Sophie Hulgard – Selon une de nos agences clientes, avec qui je discutais récemment, leurs clients veulent voir cet aspect pris en compte dans les appels d’offres. Mais, s’ils trouvent un meilleur prix ailleurs, ils ne sont pas fermés à ce genre de propositions. Cependant, j’ai l’impression que ça va changer, que les clients vont davantage choisir en fonction du degré d’écoresponsabilité que l’hôtel peut offrir. Accor a l’avantage d’avoir déjà fait des pas de géant dans ce domaine là, mais il y a encore beaucoup de choses à faire en ce qui concerne les réunions.
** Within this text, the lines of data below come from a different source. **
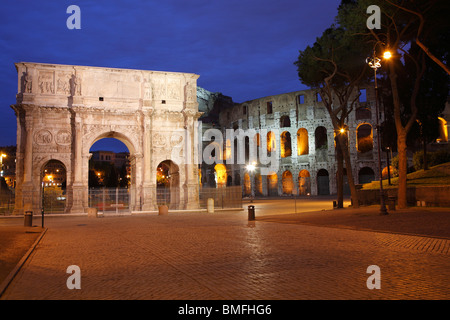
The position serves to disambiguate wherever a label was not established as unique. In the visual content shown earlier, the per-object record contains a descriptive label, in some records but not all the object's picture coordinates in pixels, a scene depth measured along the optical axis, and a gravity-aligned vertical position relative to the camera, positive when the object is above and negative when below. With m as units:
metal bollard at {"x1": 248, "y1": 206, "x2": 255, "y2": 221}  17.09 -1.21
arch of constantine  28.50 +5.12
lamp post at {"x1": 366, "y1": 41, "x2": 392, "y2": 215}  16.82 -0.31
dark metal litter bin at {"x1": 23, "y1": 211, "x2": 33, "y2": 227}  16.78 -1.20
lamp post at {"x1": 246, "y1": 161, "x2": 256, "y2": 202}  51.66 +2.51
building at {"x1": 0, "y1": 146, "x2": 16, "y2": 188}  83.24 +6.42
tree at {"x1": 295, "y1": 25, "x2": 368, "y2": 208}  22.88 +7.41
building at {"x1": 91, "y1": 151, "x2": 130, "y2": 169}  143.25 +12.57
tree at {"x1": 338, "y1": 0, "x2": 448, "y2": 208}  18.08 +8.04
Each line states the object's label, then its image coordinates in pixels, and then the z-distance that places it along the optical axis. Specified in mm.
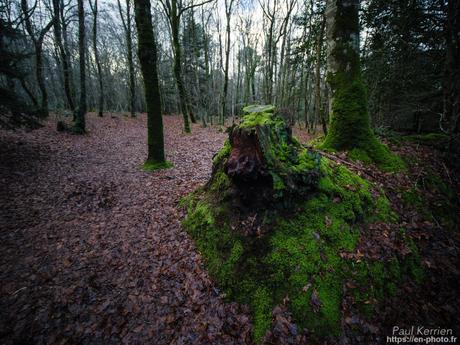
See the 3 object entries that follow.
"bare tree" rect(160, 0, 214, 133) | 13328
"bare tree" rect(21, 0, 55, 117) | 13658
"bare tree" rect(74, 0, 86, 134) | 12561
J’aimerais par exemple pouvoir démontrer aux clients que leur événement serait beaucoup plus écoresponsable s’ils choisissaient telle ou telle option, pourquoi pas pousser des offres végétariennes. 

Fairmont Carton House, près de Dublin.

La tendance, évoquée pendant la pandémie, à voir plusieurs meetings régionaux remplacer la grande convention annuelle prend-elle corps ?

Sophie Hulgard – Je n’ai pas cette impression. Je pense plutôt que les entreprises évitent de faire de gros meetings, limitent le nombre des participants et les déplacements en tenant l’événement une année en Europe, l’année suivante aux Etats-Unis. De plus en plus de petits meetings et d’événements de moins grande taille sont aussi organisés au sein d’un même pays. Ce qui est intéressant pour nos gros marchés comme la France, l’Allemagne ou le Royaume-Uni.

Venons en à un vieux serpent de mer, la réservation en ligne des réunions. Où en est-on aujourd’hui ?

Sophie Hulgard – Tout le monde sait bloquer 10 chambres, mais pour tout le reste – les pauses et les repas, les espaces meeting et la disposition des salles -, nous avons encore beaucoup de mal à le faire. Ce sera la vraie grande étape. Mais ce ne sera utile que si on arrive à faire du « end to end », c’est-à-dire une demande en ligne pour un groupe incluant les chambres, la restauration, la réservation de salles, le tout avec une confirmation immédiate. Certains acteurs proposent des solutions, mais personne ne le fait vraiment bien. Il n’y a pas encore d’offre véritablement solide. Une plateforme comme Groups360 (NDLR : dont Accor est actionnaire avec Marriott, Hilton et IHG) est assez performante aux Etats-Unis, même si je ne suis pas sûre que ce soit de la réservation en direct à 100%. Et leur offre n’est pas parfaitement adaptée à la demande en Europe. Alors, comme de toute façon, tout le monde est en retard, nous observons le marché avant de pouvoir proposer la solution la plus adaptée à nos hôtels.

Il y a donc une probabilité que nous reparlions encore de ce sujet dans cinq ans ?

Sophie Hulgard – Il faut vraiment que quelque chose se passe. C’est là où l’intelligence artificielle pourrait nous aider à automatiser plus facilement certaines choses. Alors, j’espère ne pas avoir encore cinq ans à attendre ! Possiblement l’année prochaine.